Experimental Evaluation
The efficacy of RaR is backed by empirical evaluations across a diverse array of benchmark tasks. Notably, the application of both One-step and Two-step RaR consistently yielded substantial improvements in LLM performance metrics, highlighting the method's robustness across various reasoning and knowledge tasks.
Moreover, Two-step RaR revealed that rephrased questions crafted by more advanced models, such as GPT-4, could significantly improve the performance of other models, such as Vicuna, indicating the transferability of enhanced question quality.

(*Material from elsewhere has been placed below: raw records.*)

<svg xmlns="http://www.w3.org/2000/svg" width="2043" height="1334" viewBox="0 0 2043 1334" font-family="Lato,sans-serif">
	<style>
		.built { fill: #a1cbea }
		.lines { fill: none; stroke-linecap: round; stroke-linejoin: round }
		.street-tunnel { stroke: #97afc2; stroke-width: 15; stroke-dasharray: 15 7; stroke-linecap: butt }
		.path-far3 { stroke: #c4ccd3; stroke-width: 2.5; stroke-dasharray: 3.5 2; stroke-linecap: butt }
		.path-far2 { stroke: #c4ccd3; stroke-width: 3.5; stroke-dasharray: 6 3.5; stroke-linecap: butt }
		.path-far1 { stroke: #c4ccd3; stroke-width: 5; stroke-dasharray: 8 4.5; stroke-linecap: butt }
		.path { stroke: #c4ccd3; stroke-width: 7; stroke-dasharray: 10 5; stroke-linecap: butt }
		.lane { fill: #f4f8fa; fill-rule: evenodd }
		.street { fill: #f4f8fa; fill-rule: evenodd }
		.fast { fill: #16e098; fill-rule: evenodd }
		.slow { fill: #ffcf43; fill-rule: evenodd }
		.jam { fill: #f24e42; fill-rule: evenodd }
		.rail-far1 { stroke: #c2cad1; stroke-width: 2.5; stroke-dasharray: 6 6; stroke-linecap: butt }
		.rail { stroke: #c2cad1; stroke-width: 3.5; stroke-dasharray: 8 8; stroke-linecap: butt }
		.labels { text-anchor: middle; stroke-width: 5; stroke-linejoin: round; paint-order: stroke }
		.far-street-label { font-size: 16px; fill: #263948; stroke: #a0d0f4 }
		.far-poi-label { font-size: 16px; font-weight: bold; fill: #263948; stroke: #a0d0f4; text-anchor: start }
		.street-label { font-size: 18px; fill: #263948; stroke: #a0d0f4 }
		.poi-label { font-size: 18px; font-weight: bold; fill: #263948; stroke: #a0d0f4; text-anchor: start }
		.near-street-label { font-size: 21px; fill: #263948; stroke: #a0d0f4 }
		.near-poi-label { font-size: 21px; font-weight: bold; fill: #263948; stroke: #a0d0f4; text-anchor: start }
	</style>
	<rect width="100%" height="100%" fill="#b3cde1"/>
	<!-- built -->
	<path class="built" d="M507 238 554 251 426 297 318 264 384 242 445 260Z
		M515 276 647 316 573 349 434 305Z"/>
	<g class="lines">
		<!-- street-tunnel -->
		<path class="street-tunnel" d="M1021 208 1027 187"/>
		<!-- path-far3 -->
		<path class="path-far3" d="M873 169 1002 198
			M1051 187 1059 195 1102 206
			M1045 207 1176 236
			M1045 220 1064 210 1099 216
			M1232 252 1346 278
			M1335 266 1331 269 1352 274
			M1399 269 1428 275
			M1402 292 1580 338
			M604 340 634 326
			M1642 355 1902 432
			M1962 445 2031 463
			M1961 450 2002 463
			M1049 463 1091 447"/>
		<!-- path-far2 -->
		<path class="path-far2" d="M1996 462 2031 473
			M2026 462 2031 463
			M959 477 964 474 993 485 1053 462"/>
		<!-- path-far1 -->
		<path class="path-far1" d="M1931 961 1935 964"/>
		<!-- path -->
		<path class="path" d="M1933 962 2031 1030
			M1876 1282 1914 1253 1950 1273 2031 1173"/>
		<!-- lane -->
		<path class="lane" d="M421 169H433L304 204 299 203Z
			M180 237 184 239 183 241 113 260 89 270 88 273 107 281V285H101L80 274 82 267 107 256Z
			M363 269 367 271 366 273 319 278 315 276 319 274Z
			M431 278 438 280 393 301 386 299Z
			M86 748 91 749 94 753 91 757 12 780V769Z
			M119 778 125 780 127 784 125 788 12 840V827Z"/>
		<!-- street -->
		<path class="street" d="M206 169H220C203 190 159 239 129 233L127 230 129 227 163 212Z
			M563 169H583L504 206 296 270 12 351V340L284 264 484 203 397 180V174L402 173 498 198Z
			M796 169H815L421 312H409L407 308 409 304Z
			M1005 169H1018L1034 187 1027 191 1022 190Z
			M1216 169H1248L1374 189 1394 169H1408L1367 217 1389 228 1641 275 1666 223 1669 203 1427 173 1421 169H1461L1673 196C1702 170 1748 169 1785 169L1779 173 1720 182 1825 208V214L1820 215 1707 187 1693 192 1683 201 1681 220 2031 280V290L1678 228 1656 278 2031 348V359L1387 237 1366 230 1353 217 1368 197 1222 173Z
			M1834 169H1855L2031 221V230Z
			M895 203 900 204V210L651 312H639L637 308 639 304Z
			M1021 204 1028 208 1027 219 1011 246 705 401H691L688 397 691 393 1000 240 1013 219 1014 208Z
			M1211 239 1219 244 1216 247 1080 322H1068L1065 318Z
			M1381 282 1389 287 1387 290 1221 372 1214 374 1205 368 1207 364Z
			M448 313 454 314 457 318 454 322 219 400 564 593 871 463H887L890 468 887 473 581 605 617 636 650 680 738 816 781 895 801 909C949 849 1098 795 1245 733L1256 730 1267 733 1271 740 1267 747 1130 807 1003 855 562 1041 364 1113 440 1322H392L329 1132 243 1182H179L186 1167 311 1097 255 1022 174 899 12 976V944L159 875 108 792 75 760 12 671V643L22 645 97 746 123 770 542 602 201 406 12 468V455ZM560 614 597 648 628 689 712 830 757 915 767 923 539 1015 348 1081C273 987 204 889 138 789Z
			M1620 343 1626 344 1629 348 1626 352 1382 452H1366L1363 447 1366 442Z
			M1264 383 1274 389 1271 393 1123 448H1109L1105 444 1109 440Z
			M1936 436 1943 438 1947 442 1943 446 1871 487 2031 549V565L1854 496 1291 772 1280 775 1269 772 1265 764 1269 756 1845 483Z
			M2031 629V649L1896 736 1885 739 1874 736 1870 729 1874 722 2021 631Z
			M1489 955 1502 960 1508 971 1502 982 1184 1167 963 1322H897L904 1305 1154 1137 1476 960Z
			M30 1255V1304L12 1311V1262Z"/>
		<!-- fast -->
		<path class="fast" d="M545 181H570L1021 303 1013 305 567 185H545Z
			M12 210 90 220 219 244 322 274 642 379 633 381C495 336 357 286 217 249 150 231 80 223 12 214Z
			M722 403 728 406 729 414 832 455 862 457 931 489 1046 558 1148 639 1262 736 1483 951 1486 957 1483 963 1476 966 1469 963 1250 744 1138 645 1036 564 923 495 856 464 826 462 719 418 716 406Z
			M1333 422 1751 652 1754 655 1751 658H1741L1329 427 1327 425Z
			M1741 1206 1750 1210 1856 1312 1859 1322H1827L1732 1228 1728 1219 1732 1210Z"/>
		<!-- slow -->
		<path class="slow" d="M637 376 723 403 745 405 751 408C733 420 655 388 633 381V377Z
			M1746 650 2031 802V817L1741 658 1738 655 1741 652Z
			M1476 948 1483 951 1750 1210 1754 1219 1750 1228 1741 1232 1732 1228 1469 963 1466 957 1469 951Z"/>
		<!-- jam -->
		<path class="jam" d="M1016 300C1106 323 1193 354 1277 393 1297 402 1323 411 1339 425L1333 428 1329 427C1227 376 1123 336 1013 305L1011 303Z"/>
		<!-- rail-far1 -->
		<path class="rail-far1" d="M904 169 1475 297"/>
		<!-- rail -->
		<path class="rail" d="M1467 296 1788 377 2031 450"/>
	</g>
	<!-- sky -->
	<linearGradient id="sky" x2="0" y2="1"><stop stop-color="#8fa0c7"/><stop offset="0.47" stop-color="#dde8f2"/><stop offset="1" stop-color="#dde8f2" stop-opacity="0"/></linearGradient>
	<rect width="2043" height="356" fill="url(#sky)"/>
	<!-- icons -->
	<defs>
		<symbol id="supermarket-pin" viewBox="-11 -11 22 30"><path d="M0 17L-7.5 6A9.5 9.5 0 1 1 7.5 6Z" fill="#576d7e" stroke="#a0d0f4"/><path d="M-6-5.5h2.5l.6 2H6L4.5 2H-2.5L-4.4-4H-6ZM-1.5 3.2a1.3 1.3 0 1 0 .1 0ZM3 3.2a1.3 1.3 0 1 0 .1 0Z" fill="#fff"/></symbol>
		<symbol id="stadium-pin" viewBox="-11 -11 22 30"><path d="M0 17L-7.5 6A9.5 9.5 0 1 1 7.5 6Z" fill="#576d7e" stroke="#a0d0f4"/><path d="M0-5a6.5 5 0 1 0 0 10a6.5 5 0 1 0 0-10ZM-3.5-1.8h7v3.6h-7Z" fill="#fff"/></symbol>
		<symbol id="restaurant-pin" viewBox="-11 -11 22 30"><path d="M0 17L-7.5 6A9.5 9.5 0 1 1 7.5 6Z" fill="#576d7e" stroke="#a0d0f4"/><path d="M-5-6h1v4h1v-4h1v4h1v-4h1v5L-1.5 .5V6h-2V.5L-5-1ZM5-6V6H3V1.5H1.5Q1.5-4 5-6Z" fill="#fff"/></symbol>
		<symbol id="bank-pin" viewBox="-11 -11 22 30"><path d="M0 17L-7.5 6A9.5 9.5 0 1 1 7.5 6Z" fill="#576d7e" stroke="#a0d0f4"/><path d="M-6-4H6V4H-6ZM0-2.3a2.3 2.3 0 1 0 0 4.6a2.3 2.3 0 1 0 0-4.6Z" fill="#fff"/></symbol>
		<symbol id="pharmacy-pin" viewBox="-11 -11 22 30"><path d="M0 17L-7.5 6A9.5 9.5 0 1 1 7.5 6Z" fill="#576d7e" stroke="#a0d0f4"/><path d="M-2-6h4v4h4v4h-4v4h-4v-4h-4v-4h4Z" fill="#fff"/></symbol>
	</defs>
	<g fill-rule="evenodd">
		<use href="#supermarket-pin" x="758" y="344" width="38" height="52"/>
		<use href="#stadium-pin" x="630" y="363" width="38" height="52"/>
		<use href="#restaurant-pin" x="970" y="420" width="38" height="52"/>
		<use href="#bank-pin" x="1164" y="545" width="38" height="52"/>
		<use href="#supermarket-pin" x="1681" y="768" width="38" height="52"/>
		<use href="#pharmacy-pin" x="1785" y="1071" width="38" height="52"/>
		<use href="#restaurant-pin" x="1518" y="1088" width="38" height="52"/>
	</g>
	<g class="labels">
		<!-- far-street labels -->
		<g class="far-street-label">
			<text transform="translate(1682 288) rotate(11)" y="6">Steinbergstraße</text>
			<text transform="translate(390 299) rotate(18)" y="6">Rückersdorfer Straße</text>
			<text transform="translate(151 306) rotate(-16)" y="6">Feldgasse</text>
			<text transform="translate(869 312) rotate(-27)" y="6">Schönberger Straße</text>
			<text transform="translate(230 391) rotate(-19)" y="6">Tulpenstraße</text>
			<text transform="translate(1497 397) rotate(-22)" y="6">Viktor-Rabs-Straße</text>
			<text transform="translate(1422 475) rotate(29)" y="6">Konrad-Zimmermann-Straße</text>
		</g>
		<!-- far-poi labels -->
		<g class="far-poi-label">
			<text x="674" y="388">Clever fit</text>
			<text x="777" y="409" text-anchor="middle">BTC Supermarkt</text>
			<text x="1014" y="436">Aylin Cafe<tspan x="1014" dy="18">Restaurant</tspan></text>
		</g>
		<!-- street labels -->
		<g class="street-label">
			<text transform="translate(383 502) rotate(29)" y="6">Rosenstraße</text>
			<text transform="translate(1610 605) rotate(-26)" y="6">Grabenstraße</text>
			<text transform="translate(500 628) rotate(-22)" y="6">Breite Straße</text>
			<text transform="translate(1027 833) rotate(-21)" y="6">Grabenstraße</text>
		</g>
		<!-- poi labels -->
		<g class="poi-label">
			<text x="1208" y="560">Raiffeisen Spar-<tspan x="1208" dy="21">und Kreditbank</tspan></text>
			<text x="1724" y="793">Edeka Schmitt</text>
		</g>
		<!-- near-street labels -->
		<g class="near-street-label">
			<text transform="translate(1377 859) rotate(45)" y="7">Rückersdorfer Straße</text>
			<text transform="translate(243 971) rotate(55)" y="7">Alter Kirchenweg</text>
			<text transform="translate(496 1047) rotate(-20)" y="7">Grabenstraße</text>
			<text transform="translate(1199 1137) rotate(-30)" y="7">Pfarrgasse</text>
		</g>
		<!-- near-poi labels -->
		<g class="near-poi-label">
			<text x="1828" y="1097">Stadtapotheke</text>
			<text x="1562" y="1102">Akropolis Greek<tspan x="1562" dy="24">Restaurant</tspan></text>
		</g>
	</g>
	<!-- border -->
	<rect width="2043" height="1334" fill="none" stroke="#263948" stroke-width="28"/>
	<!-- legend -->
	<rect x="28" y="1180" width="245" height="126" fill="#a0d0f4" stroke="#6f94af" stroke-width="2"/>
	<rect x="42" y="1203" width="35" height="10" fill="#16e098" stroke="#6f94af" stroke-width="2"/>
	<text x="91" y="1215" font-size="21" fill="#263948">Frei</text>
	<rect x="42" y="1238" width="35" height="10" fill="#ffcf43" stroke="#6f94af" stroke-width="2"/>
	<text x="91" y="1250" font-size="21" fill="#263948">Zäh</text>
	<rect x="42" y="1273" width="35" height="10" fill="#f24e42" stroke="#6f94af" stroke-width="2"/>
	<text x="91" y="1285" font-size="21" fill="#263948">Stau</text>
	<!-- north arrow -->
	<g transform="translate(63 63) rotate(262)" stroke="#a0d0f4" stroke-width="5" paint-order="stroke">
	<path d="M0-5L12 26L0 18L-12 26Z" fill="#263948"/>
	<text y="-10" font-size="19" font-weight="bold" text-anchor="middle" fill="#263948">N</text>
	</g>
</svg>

Comparison with Chain-of-Thought (CoT)
An intriguing comparison is made between RaR and Chain-of-Thought (CoT) methods. Theoretical and empirical insights suggest that while CoT focuses on generating intermediate reasoning steps, RaR directly enhances question clarity. The complementary nature of RaR to CoT methods is evident, and their integration can lead to superior performance gains.
Implications and Future Research
The implications of this research unfold into two major domains:
- Practical Improvements: The RaR methodology can be seamlessly integrated into existing LLM applications, providing an economical and efficient way to enhance response quality without extensive computational overhead.
- Theoretical Insights: By addressing the fundamental issue of aligned comprehension between humans and LLMs, this work opens avenues for further research into understanding LLMs' frames of thought and optimizing prompt design.
Looking ahead, future research may explore deeper integrations of RaR with other AI paradigms and evaluate its potential in novel application areas, such as interactive conversational agents and real-time decision-support systems.
In conclusion, the introduction of RaR as an effective prompting strategy marks a notable step in refining LLM performance, setting a foundation for future advancements in AI-human interaction understanding and model evaluation frameworks.